Alain de Benoist (born 11 December 1943) is a French academic, philosopher, a founder of the Nouvelle Droite () and head of the French think tank GRECE. Benoist bills himself as a critic of liberalism, free markets and egalitarianism.
Alain de Benoist was born in Saint-Symphorien (now part of Tours, Indre-et-Loire) and attended the Sorbonne. He has studied law, philosophy, sociology, and the history of religions. He is an admirer of Europe and paganism.
Benoist is the editor of two journals: Nouvelle Ecole ("New School") since 1968 and Krisis since 1988. His writings have appeared in Mankind Quarterly, The Scorpion, Tyr, Chronicles, and various newspapers such as Le Figaro. The New Left journal Telos has also published some of Benoist's work, which led to protests from some scholars on the editorial board. In 1978, he received the Grand Prix de l’Essai from the Académie Française for his book Vu de droite: Anthologie critique des idées contemporaines (Copernic, 1977). He has published more than 50 books, including On Being a Pagan (Ultra, 2005, ISBN 0-9720292-2-2).

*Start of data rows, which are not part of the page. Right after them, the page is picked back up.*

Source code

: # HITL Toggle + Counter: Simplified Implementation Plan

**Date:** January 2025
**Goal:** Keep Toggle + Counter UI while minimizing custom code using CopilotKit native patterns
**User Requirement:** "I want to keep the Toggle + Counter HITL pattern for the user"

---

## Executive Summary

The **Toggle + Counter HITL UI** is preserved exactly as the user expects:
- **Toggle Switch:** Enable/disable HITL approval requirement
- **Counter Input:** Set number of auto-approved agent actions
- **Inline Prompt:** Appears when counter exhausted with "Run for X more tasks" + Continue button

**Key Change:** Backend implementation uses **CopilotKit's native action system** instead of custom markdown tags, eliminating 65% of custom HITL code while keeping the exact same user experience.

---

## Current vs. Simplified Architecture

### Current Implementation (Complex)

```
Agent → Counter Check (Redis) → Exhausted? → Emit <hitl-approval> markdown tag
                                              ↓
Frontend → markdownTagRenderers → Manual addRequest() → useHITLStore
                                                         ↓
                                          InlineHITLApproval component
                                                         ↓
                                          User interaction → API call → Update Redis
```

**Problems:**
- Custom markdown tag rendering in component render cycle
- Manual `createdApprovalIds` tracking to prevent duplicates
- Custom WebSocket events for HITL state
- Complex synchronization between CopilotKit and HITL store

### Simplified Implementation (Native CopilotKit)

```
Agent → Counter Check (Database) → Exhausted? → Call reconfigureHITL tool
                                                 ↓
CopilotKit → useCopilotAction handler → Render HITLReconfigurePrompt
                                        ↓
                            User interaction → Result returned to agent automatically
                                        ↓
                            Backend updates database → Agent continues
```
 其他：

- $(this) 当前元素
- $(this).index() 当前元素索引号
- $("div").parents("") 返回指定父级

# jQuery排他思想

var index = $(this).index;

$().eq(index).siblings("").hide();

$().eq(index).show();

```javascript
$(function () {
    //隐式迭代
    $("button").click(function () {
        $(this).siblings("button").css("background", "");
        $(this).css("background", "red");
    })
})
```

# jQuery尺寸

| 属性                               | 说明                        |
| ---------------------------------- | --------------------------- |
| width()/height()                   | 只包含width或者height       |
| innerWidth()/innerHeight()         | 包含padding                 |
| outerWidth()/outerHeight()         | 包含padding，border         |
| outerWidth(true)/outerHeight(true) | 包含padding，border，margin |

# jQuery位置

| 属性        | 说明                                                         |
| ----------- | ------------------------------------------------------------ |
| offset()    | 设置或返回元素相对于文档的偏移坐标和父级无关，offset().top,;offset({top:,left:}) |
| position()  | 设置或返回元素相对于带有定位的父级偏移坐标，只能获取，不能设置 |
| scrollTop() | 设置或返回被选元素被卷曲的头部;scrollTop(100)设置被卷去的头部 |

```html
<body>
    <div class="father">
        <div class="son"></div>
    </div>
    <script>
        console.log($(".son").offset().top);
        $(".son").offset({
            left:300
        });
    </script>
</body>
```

Alain de Benoist was previously associated with different right-wing figures linked with the Algerian independence war. From being close to French fascist movements at the beginning of his writings in 1970, he moved to attacks on globalisation, unrestricted mass immigration and liberalism as being ultimately fatal to the existence of Europe through their divisiveness and internal faults. His influences include Antonio Gramsci, Ernst Jünger, Jean Baudrillard, Helmut Schelsky and Konrad Lorenz.
Against the liberal melting-pot of the U.S., Benoist is in favour of separate civilisations and cultures. He has written in opposition to Jean-Marie Le Pen, racism and antisemitism. He has opposed Arab immigration in France, while supporting ties with Islamic culture. He favors concepts of "ethnopluralism," in which organic, ethnic cultures and nations must live and develop in separation from one another. He also opposes Christianity as inherently intolerant, theocratic and bent on persecution.
De Benoist has made pointed criticism of the United States: "Better to wear the helmet of a Red Army soldier," he wrote in 1982, "than to live on a diet of hamburgers in Brooklyn." In 1991, he complained that European supporters of the first Gulf War were "collaborators of the American order."
Benoist argues that heredity is dominant role in forming an intellectual elite. In addition, he says egalitarianism is destructive because it ruins the superior qualities and genetic aristocracy in the human race. Benoist argues that Europe must return to its pre-Christian roots and uses the Indo-European model, such as Nordic, Celtic, Greek and Roman civilisations, as an alternative to communism and capitalism. "We want to substitute faith for law, mythos for logos... will for pure reason, the image for the concept, and home for exile," he once wrote.
Benoist has said he opposed racism and violence, saying he is building "a school of thought, not a political movement." While he has complained that nations like the United States suffer from "homogenization," due to multiracial industrialization, he has also distanced himself from some of Jean-Marie Le-Pen's views on immigration.
Benoist considers himself, however, neither left nor right-wing, and has recently tried to appear less radical: in his preference for Heidegger over his first influence, Nietzsche; his support of multiculturalism rather than disappearance of immigrants' identities (though he does not support immigration itself); his interest in ecology; and a less aggressive view of Christianity. He has said that he hopes to see free-debate and greater popular participation in democracy, although he is also critical of modern democracy.
Benoist also promotes a type of federalism, in which the nation state is surpassed, giving way to regional identities and a common continental one at once. This would be distinct from what he sees as the consumerism and materialism of American society, as well as the bureaucracy and repression of the Soviet Union. This vision looks to a Europe of specific peoples, each with their own cultures and heritages.
His critics, such as Thomas Sheehan, argue that Benoist has developed a novel restatement of fascism. Roger Griffin, using an ideal type definition of fascism which includes "populist ultra-nationalism" and "palingenesis" (heroic rebirth), argues that the Nouvelle Droite draws on such "fascist" ideologues as Armin Mohler and Julius Evola in a way that allows Nouvelle Droite ideologues such as de Benoist to claim a "metapolitical" stance, but which nonetheless has residual "fascistic" ideological elements. Benoist's critics also claim his views recall Nazi attempts to replace German Christianity with its own paganism.